2WD vs. 4WD: In my opinion, for general overland travel, you don't need 4WD. As mentioned in my first post, as long as you've got good suspension and decent ground clearance, you'll be fine. Just remember, the roads in Central America aren't near as good as the US and your vehicle will work harder than it ever would at home. I also specifically picked a single rear wheel truck. In hindsight, I wish I had gotten one with dual wheels. We were in Central America at the end of the rainy season and we got stuck a few times, right on top of the ground in the mud, when standard RVs with dual wheels had no problem at all (embarrassing!). I know the standard single vs dual wheel arguments but we only met one couple who had any trouble with rocks between the wheels/tires causing any problems. And I personally think the benefits of dual wheels outweighs any problems you could have.

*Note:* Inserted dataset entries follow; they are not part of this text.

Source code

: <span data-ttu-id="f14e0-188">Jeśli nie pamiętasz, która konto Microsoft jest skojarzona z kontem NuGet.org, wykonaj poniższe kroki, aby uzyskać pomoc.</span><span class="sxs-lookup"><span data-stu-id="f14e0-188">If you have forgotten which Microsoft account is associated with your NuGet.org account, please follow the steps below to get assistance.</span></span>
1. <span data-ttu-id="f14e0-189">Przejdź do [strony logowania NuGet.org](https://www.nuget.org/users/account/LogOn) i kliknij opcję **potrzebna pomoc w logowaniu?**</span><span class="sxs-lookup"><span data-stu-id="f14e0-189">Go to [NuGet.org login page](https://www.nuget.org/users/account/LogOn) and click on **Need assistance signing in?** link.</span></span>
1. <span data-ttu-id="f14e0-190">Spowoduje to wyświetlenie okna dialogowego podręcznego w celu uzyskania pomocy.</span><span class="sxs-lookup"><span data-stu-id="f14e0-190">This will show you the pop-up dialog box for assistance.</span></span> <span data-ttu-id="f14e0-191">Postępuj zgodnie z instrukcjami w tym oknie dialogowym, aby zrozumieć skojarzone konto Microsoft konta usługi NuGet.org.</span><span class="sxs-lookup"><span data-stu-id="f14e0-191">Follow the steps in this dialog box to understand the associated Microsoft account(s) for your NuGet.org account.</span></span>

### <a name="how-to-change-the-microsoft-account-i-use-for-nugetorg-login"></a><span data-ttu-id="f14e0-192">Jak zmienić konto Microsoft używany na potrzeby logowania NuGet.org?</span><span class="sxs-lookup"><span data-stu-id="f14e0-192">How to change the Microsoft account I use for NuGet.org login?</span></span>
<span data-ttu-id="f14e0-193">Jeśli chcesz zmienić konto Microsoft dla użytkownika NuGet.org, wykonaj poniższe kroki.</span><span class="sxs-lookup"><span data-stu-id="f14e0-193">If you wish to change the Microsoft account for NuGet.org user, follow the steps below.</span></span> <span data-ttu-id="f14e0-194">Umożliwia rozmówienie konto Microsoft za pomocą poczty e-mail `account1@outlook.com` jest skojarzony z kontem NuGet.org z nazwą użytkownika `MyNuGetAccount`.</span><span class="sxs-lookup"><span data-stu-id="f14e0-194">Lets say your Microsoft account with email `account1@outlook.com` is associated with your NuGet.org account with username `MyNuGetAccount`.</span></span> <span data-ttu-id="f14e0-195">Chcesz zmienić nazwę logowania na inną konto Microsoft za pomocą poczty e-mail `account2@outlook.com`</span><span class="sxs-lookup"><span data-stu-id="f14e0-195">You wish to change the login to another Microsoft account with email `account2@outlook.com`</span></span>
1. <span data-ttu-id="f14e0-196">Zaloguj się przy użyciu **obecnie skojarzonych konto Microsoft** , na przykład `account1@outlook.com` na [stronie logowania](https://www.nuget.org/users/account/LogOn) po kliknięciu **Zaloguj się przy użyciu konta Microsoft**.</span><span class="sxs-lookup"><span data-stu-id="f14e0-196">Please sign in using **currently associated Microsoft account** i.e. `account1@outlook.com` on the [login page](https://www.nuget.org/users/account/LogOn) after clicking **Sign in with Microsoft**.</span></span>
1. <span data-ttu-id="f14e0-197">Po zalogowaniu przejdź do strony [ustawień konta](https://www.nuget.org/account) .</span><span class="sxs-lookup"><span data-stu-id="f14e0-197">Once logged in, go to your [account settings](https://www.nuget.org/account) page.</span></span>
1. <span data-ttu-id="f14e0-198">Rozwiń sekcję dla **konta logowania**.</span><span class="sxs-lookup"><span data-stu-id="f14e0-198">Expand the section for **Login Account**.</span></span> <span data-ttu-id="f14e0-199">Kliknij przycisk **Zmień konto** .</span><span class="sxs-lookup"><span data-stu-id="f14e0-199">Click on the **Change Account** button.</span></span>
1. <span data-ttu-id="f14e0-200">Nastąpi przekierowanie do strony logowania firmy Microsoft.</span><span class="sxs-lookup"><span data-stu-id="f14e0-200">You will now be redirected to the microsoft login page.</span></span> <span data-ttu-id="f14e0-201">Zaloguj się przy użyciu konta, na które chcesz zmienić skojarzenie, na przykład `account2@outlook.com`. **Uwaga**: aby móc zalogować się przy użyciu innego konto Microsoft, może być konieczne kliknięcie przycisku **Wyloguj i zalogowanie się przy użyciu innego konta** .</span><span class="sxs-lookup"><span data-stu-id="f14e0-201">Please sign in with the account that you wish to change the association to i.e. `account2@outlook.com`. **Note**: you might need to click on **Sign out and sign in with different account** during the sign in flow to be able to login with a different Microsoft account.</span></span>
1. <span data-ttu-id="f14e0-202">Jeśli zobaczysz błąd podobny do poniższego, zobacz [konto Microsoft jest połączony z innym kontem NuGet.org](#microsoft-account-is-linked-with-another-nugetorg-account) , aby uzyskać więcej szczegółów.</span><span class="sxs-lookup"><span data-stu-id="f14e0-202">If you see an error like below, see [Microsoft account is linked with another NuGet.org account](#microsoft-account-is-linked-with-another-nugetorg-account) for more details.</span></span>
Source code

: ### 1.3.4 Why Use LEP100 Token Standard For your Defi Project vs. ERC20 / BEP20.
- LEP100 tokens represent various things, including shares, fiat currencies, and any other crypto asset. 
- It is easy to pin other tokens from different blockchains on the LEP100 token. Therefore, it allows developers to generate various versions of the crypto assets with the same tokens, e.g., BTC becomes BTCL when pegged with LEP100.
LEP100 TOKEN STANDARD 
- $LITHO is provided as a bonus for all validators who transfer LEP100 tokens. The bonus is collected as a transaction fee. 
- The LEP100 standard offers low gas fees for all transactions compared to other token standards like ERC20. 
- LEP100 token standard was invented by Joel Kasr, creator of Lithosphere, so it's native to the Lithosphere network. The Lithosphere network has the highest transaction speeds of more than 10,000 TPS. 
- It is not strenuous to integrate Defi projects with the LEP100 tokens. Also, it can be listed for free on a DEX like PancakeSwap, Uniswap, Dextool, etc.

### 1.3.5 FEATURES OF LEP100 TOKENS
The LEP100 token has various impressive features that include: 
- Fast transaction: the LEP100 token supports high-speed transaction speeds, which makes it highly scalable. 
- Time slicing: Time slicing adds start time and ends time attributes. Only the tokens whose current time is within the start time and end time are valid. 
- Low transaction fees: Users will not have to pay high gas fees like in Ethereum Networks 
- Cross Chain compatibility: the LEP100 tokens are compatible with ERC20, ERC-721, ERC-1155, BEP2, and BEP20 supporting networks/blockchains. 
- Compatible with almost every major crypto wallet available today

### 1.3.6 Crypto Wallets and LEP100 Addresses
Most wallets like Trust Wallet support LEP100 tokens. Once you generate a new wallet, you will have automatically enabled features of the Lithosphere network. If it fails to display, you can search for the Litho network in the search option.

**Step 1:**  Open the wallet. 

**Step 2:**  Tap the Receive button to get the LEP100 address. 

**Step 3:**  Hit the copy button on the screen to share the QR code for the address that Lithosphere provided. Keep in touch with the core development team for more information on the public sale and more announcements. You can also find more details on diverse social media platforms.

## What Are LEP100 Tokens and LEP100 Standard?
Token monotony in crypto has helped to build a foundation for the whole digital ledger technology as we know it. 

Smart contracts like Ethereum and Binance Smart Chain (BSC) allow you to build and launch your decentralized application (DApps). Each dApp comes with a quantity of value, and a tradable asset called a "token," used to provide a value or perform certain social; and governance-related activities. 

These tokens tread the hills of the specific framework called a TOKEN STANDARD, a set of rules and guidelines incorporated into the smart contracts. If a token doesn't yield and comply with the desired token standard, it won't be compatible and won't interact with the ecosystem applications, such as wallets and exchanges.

If you're gonna try to make it to Yavisa, the end of the PanAmerican Highway, then 4WD is a must! The Good Lord was looking out for us the day we attempted to reach Yavisa. It hadn't rained in a while, so the road was fairly dry. Looking back, we should have never been down there in the first place. Once the pavement runs out, it's a one lane, dirt road from he*#! with deep ruts, soft sand/mud and very few places to turn around/pass. We had our hi-lift jack, tow strap, wood blocks and everything we needed to get out of a normal "stuck" situation but were in no way prepared to recover the truck had we gotten stuck way down the road in the Darien. And there's no doubt in my mind that if it had rained we would have been stranded for days.
With all that said, it all comes down to personal preference. Sure, we'd all like to have an Earthroamer,Unicat or ActionMobil but truth is, it's what you can afford and feel comfortable with that matters. I felt kind of silly after all the worrying I did over which vehicle to take, how to outfit it, etc... and then a French couple shows up with their two small kids and they've been traveling for 5 months in a 1986 Winnebago motorhome and loving it!
Navigation and driving
I had done tons of reading and research about traveling in Mexico and Central America but nothing can prepare you for driving on their roads and in their cities. Driving in Tampico, the first major city that we hit, was one of the most intense, stressful and nerve-wracking experiences I've ever had in my life! My GPS was the Garmin 18-USB connected to my old Tablet PC running the Fugawi software with the Central American maps. It saved us numerous times from spending hours going around and around in a city. We also shared information with any traveler that we came across. And a special thanks goes out to the dare2go.com team and Stephen Stewart with Silkroute for sharing waypoints with us!
The best advice I can give is to just "go for it"! Read and research as much as you can but in the end, you've just got to do it. The people in Central America are some of the friendliest people I've ever met. We never felt physically threatened, endangered or scared at any point during our travels. The only "inconvenience" we faced was dealing with the Policia and Military at their checkpoints and stops. One bit of advice: always have some type of cold soft drink on hand as it goes a long way in "appeasing them" and getting on your way.
Also, a trip to Central America doesn't have to be expensive. I may be wrong but I think the problem for the majority of us that want to travel is not necessarily the money but getting time off from our jobs!